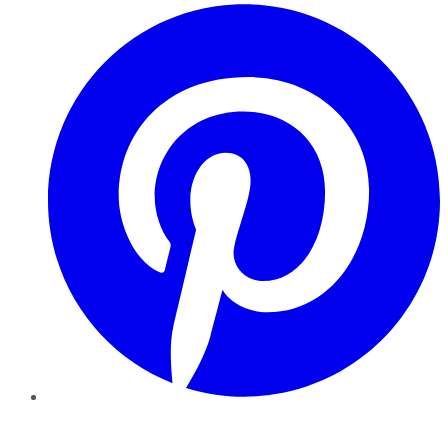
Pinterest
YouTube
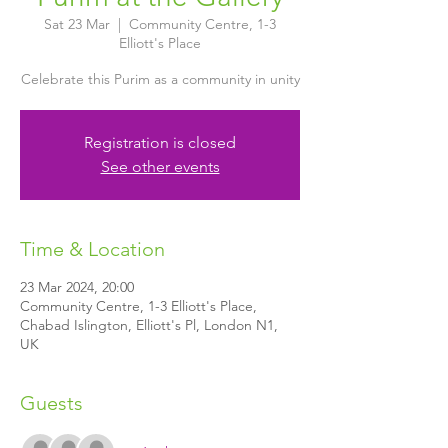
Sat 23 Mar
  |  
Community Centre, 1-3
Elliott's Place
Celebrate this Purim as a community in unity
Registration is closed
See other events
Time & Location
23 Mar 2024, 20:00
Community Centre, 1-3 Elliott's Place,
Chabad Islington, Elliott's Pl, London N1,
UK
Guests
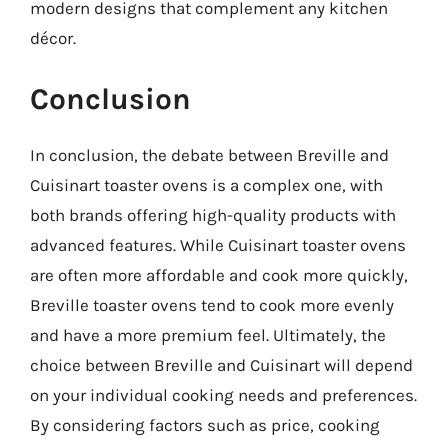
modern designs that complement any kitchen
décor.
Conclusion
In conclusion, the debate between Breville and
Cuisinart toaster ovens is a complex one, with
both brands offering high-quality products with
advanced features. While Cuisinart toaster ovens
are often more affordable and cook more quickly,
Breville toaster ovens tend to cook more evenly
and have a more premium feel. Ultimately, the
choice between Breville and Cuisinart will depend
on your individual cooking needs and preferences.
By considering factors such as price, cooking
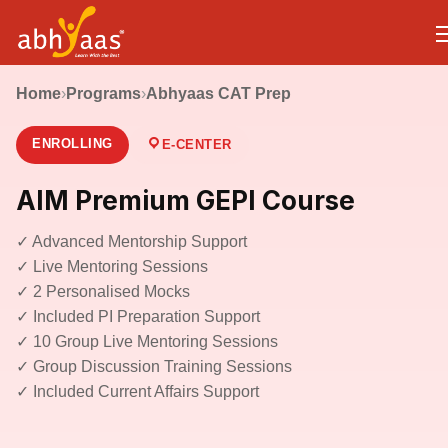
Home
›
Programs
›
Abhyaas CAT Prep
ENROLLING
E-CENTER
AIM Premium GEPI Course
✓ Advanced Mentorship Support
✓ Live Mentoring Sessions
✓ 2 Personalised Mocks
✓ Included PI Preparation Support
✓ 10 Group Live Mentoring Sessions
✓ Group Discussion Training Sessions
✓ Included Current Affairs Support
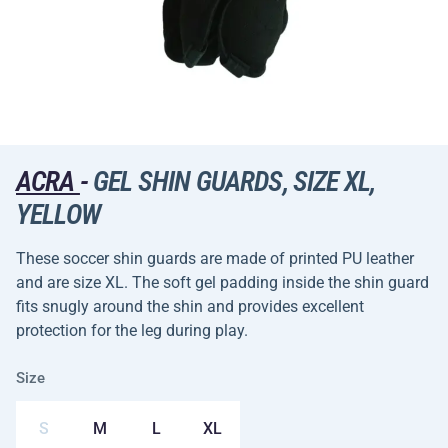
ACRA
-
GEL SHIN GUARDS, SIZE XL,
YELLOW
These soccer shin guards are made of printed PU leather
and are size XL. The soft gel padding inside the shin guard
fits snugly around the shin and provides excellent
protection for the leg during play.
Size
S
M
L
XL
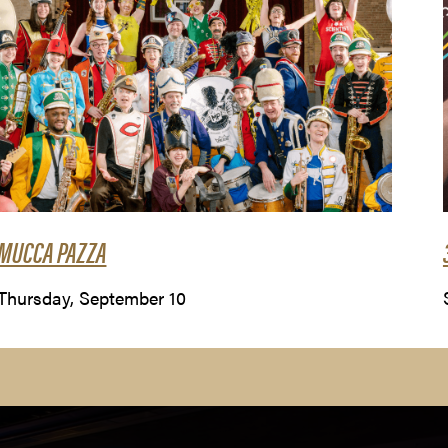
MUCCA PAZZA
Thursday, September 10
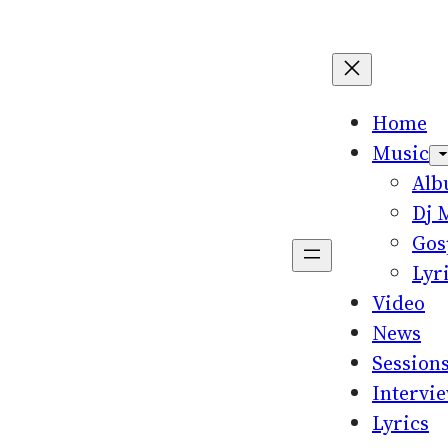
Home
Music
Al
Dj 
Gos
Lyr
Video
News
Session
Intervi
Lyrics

____________________

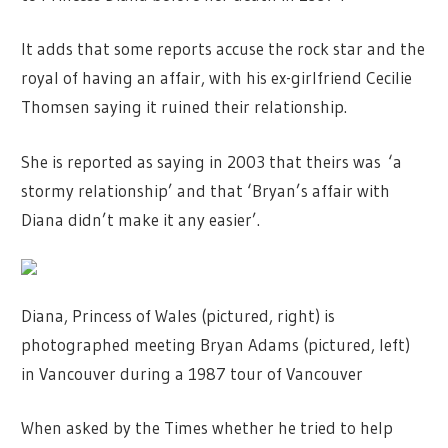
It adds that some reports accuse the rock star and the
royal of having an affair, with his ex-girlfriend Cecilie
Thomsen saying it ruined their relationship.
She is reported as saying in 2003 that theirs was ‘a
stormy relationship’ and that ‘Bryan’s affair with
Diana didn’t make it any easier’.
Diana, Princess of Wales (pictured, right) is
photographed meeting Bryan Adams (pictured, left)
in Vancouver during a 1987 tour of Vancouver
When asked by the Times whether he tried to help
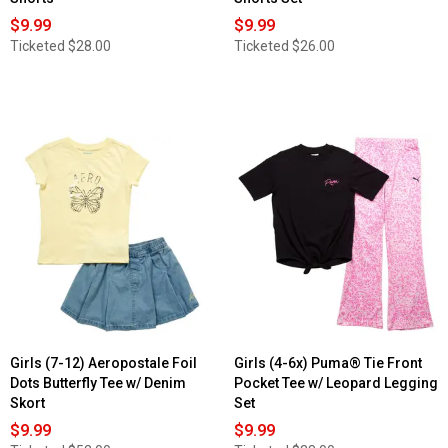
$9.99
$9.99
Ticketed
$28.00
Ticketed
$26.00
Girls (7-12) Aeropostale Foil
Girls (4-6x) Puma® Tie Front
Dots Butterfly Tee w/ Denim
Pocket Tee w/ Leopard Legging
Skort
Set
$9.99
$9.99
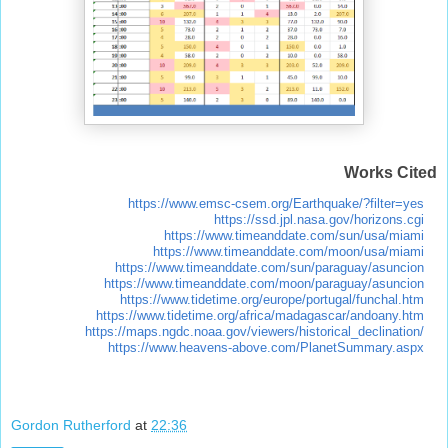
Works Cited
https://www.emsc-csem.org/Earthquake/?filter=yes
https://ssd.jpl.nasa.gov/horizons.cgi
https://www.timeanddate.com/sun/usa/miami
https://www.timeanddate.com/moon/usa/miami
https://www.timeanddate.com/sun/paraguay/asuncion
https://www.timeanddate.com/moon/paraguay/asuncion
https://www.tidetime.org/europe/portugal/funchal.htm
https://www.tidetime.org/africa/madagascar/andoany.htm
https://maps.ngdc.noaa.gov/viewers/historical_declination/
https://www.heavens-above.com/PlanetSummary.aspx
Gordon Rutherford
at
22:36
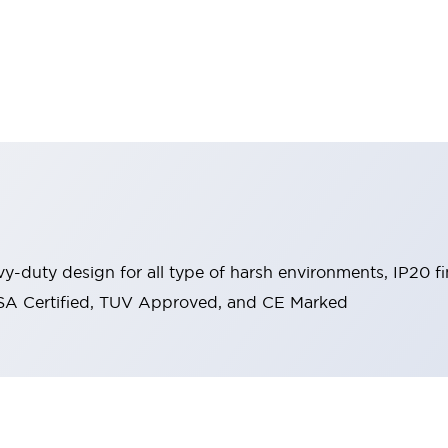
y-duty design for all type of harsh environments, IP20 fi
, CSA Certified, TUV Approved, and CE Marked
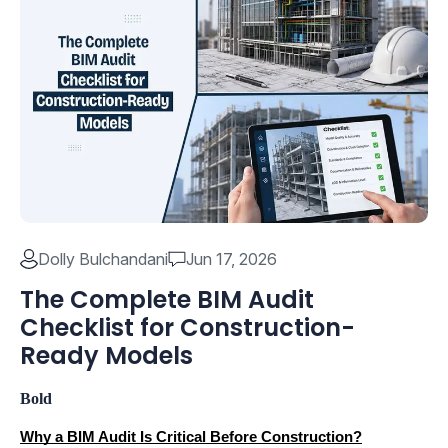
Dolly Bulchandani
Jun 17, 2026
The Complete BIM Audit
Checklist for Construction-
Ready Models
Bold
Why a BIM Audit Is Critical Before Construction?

____________________

• _What this task involves_:
Print exactly the lines above that run from the one with "y-duty design for" to the one with "Why a BIM Audit", both included. No pictures.

• _Result for this task_:
y-duty design for all type of harsh environments, IP20 fi
, CSA Certified, TUV Approved, and CE Marked
Dolly Bulchandani
Jun 17, 2026
The Complete BIM Audit
Checklist for Construction-
Ready Models
Bold
Why a BIM Audit Is Critical Before Construction?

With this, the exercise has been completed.